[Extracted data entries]
□ □ □ □ □

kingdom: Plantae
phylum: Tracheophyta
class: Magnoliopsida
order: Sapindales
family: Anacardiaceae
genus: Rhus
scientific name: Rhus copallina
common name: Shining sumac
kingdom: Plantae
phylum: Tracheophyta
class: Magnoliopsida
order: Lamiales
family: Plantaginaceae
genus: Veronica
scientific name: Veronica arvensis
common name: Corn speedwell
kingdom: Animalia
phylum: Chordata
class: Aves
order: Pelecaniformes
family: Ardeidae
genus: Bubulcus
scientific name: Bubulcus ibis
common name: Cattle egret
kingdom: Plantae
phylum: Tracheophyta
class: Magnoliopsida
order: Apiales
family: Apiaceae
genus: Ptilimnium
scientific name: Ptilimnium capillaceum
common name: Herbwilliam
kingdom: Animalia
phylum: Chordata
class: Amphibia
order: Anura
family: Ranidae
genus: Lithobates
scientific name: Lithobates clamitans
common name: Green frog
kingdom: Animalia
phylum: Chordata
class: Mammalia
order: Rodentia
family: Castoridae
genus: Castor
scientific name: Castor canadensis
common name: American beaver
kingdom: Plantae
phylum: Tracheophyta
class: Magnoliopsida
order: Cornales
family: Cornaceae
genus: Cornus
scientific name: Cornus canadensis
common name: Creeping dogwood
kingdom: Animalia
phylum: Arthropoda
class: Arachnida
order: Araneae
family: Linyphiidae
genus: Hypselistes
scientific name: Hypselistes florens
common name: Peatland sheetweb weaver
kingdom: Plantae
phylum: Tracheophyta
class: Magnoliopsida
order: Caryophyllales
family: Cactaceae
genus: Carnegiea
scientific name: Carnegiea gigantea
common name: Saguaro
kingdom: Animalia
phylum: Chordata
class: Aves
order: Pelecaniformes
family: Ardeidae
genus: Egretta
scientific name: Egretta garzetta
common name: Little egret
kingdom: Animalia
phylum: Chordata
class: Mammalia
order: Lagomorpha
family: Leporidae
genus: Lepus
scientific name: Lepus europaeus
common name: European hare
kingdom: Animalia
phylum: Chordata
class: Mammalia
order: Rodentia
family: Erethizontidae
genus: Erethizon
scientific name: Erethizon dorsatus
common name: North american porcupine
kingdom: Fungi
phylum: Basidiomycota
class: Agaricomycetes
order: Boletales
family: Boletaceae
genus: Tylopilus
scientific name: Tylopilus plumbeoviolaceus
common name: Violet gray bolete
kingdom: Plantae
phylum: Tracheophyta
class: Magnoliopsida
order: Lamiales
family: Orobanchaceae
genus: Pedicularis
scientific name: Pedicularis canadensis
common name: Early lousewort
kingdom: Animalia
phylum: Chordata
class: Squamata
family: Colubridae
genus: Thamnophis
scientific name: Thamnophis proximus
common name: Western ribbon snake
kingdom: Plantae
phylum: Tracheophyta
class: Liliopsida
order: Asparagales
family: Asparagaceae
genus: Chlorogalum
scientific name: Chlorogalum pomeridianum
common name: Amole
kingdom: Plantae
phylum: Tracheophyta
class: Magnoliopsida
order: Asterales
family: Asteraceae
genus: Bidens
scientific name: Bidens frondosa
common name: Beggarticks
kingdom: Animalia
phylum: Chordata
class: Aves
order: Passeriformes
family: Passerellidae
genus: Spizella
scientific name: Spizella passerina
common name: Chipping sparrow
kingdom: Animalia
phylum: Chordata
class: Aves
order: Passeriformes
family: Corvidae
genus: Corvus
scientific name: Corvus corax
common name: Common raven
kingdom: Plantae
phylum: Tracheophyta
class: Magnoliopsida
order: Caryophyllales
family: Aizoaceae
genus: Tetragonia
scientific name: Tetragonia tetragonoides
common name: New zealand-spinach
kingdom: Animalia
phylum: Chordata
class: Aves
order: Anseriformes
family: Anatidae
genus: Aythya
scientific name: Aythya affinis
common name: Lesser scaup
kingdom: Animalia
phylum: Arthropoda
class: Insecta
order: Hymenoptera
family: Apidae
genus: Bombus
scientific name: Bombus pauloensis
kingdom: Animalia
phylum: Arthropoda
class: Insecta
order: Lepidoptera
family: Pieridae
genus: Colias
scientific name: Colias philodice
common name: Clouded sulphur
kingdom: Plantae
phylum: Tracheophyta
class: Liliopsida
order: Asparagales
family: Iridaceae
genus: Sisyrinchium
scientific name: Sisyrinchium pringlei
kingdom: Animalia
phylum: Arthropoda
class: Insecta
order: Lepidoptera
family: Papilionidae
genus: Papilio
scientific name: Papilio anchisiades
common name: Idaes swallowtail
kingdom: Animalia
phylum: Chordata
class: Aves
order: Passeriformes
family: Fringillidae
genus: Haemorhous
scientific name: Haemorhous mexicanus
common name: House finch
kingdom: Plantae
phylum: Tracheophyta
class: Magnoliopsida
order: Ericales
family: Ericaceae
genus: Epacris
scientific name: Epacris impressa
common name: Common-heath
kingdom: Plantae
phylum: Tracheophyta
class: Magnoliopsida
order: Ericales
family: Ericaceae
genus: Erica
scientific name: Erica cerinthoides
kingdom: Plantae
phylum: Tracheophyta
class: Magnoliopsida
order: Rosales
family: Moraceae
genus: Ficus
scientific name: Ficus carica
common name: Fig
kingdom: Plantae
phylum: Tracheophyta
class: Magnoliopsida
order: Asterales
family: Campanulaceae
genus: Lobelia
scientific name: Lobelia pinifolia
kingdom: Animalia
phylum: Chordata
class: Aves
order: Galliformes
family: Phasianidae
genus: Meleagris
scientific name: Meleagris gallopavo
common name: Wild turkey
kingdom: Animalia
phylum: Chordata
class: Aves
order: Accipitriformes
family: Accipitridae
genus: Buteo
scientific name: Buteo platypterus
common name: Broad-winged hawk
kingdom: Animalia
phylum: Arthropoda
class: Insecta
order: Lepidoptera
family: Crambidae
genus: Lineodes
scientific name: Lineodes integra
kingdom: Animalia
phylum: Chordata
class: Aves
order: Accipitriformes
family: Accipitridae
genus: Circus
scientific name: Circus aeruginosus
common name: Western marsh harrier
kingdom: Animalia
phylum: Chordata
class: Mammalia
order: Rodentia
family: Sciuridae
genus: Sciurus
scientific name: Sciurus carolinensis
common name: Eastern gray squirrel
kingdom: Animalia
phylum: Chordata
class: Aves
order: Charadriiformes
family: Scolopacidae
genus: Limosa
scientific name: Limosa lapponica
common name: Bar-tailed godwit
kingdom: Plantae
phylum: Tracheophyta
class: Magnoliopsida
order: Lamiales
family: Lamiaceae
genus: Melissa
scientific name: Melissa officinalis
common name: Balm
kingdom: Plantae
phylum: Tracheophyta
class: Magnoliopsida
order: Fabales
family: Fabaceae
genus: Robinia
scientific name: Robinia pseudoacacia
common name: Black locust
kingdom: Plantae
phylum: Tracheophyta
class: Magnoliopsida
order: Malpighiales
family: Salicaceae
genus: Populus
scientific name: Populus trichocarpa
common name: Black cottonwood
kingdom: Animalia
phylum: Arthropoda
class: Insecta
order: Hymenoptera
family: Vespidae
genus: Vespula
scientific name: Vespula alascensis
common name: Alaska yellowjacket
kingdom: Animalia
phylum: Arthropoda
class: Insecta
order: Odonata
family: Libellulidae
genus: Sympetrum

□ □ □ □ □

* **Set task**
Turn every line of the listing above into a numbered list item, and skip any blank lines.

* **Answer to the task**
1. kingdom: Plantae
2. phylum: Tracheophyta
3. class: Magnoliopsida
4. order: Sapindales
5. family: Anacardiaceae
6. genus: Rhus
7. scientific name: Rhus copallina
8. common name: Shining sumac
9. kingdom: Plantae
10. phylum: Tracheophyta
11. class: Magnoliopsida
12. order: Lamiales
13. family: Plantaginaceae
14. genus: Veronica
15. scientific name: Veronica arvensis
16. common name: Corn speedwell
17. kingdom: Animalia
18. phylum: Chordata
19. class: Aves
20. order: Pelecaniformes
21. family: Ardeidae
22. genus: Bubulcus
23. scientific name: Bubulcus ibis
24. common name: Cattle egret
25. kingdom: Plantae
26. phylum: Tracheophyta
27. class: Magnoliopsida
28. order: Apiales
29. family: Apiaceae
30. genus: Ptilimnium
31. scientific name: Ptilimnium capillaceum
32. common name: Herbwilliam
33. kingdom: Animalia
34. phylum: Chordata
35. class: Amphibia
36. order: Anura
37. family: Ranidae
38. genus: Lithobates
39. scientific name: Lithobates clamitans
40. common name: Green frog
41. kingdom: Animalia
42. phylum: Chordata
43. class: Mammalia
44. order: Rodentia
45. family: Castoridae
46. genus: Castor
47. scientific name: Castor canadensis
48. common name: American beaver
49. kingdom: Plantae
50. phylum: Tracheophyta
51. class: Magnoliopsida
52. order: Cornales
53. family: Cornaceae
54. genus: Cornus
55. scientific name: Cornus canadensis
56. common name: Creeping dogwood
57. kingdom: Animalia
58. phylum: Arthropoda
59. class: Arachnida
60. order: Araneae
61. family: Linyphiidae
62. genus: Hypselistes
63. scientific name: Hypselistes florens
64. common name: Peatland sheetweb weaver
65. kingdom: Plantae
66. phylum: Tracheophyta
67. class: Magnoliopsida
68. order: Caryophyllales
69. family: Cactaceae
70. genus: Carnegiea
71. scientific name: Carnegiea gigantea
72. common name: Saguaro
73. kingdom: Animalia
74. phylum: Chordata
75. class: Aves
76. order: Pelecaniformes
77. family: Ardeidae
78. genus: Egretta
79. scientific name: Egretta garzetta
80. common name: Little egret
81. kingdom: Animalia
82. phylum: Chordata
83. class: Mammalia
84. order: Lagomorpha
85. family: Leporidae
86. genus: Lepus
87. scientific name: Lepus europaeus
88. common name: European hare
89. kingdom: Animalia
90. phylum: Chordata
91. class: Mammalia
92. order: Rodentia
93. family: Erethizontidae
94. genus: Erethizon
95. scientific name: Erethizon dorsatus
96. common name: North american porcupine
97. kingdom: Fungi
98. phylum: Basidiomycota
99. class: Agaricomycetes
100. order: Boletales
101. family: Boletaceae
102. genus: Tylopilus
103. scientific name: Tylopilus plumbeoviolaceus
104. common name: Violet gray bolete
105. kingdom: Plantae
106. phylum: Tracheophyta
107. class: Magnoliopsida
108. order: Lamiales
109. family: Orobanchaceae
110. genus: Pedicularis
111. scientific name: Pedicularis canadensis
112. common name: Early lousewort
113. kingdom: Animalia
114. phylum: Chordata
115. class: Squamata
116. family: Colubridae
117. genus: Thamnophis
118. scientific name: Thamnophis proximus
119. common name: Western ribbon snake
120. kingdom: Plantae
121. phylum: Tracheophyta
122. class: Liliopsida
123. order: Asparagales
124. family: Asparagaceae
125. genus: Chlorogalum
126. scientific name: Chlorogalum pomeridianum
127. common name: Amole
128. kingdom: Plantae
129. phylum: Tracheophyta
130. class: Magnoliopsida
131. order: Asterales
132. family: Asteraceae
133. genus: Bidens
134. scientific name: Bidens frondosa
135. common name: Beggarticks
136. kingdom: Animalia
137. phylum: Chordata
138. class: Aves
139. order: Passeriformes
140. family: Passerellidae
141. genus: Spizella
142. scientific name: Spizella passerina
143. common name: Chipping sparrow
144. kingdom: Animalia
145. phylum: Chordata
146. class: Aves
147. order: Passeriformes
148. family: Corvidae
149. genus: Corvus
150. scientific name: Corvus corax
151. common name: Common raven
152. kingdom: Plantae
153. phylum: Tracheophyta
154. class: Magnoliopsida
155. order: Caryophyllales
156. family: Aizoaceae
157. genus: Tetragonia
158. scientific name: Tetragonia tetragonoides
159. common name: New zealand-spinach
160. kingdom: Animalia
161. phylum: Chordata
162. class: Aves
163. order: Anseriformes
164. family: Anatidae
165. genus: Aythya
166. scientific name: Aythya affinis
167. common name: Lesser scaup
168. kingdom: Animalia
169. phylum: Arthropoda
170. class: Insecta
171. order: Hymenoptera
172. family: Apidae
173. genus: Bombus
174. scientific name: Bombus pauloensis
175. kingdom: Animalia
176. phylum: Arthropoda
177. class: Insecta
178. order: Lepidoptera
179. family: Pieridae
180. genus: Colias
181. scientific name: Colias philodice
182. common name: Clouded sulphur
183. kingdom: Plantae
184. phylum: Tracheophyta
185. class: Liliopsida
186. order: Asparagales
187. family: Iridaceae
188. genus: Sisyrinchium
189. scientific name: Sisyrinchium pringlei
190. kingdom: Animalia
191. phylum: Arthropoda
192. class: Insecta
193. order: Lepidoptera
194. family: Papilionidae
195. genus: Papilio
196. scientific name: Papilio anchisiades
197. common name: Idaes swallowtail
198. kingdom: Animalia
199. phylum: Chordata
200. class: Aves
201. order: Passeriformes
202. family: Fringillidae
203. genus: Haemorhous
204. scientific name: Haemorhous mexicanus
205. common name: House finch
206. kingdom: Plantae
207. phylum: Tracheophyta
208. class: Magnoliopsida
209. order: Ericales
210. family: Ericaceae
211. genus: Epacris
212. scientific name: Epacris impressa
213. common name: Common-heath
214. kingdom: Plantae
215. phylum: Tracheophyta
216. class: Magnoliopsida
217. order: Ericales
218. family: Ericaceae
219. genus: Erica
220. scientific name: Erica cerinthoides
221. kingdom: Plantae
222. phylum: Tracheophyta
223. class: Magnoliopsida
224. order: Rosales
225. family: Moraceae
226. genus: Ficus
227. scientific name: Ficus carica
228. common name: Fig
229. kingdom: Plantae
230. phylum: Tracheophyta
231. class: Magnoliopsida
232. order: Asterales
233. family: Campanulaceae
234. genus: Lobelia
235. scientific name: Lobelia pinifolia
236. kingdom: Animalia
237. phylum: Chordata
238. class: Aves
239. order: Galliformes
240. family: Phasianidae
241. genus: Meleagris
242. scientific name: Meleagris gallopavo
243. common name: Wild turkey
244. kingdom: Animalia
245. phylum: Chordata
246. class: Aves
247. order: Accipitriformes
248. family: Accipitridae
249. genus: Buteo
250. scientific name: Buteo platypterus
251. common name: Broad-winged hawk
252. kingdom: Animalia
253. phylum: Arthropoda
254. class: Insecta
255. order: Lepidoptera
256. family: Crambidae
257. genus: Lineodes
258. scientific name: Lineodes integra
259. kingdom: Animalia
260. phylum: Chordata
261. class: Aves
262. order: Accipitriformes
263. family: Accipitridae
264. genus: Circus
265. scientific name: Circus aeruginosus
266. common name: Western marsh harrier
267. kingdom: Animalia
268. phylum: Chordata
269. class: Mammalia
270. order: Rodentia
271. family: Sciuridae
272. genus: Sciurus
273. scientific name: Sciurus carolinensis
274. common name: Eastern gray squirrel
275. kingdom: Animalia
276. phylum: Chordata
277. class: Aves
278. order: Charadriiformes
279. family: Scolopacidae
280. genus: Limosa
281. scientific name: Limosa lapponica
282. common name: Bar-tailed godwit
283. kingdom: Plantae
284. phylum: Tracheophyta
285. class: Magnoliopsida
286. order: Lamiales
287. family: Lamiaceae
288. genus: Melissa
289. scientific name: Melissa officinalis
290. common name: Balm
291. kingdom: Plantae
292. phylum: Tracheophyta
293. class: Magnoliopsida
294. order: Fabales
295. family: Fabaceae
296. genus: Robinia
297. scientific name: Robinia pseudoacacia
298. common name: Black locust
299. kingdom: Plantae
300. phylum: Tracheophyta
301. class: Magnoliopsida
302. order: Malpighiales
303. family: Salicaceae
304. genus: Populus
305. scientific name: Populus trichocarpa
306. common name: Black cottonwood
307. kingdom: Animalia
308. phylum: Arthropoda
309. class: Insecta
310. order: Hymenoptera
311. family: Vespidae
312. genus: Vespula
313. scientific name: Vespula alascensis
314. common name: Alaska yellowjacket
315. kingdom: Animalia
316. phylum: Arthropoda
317. class: Insecta
318. order: Odonata
319. family: Libellulidae
320. genus: Sympetrum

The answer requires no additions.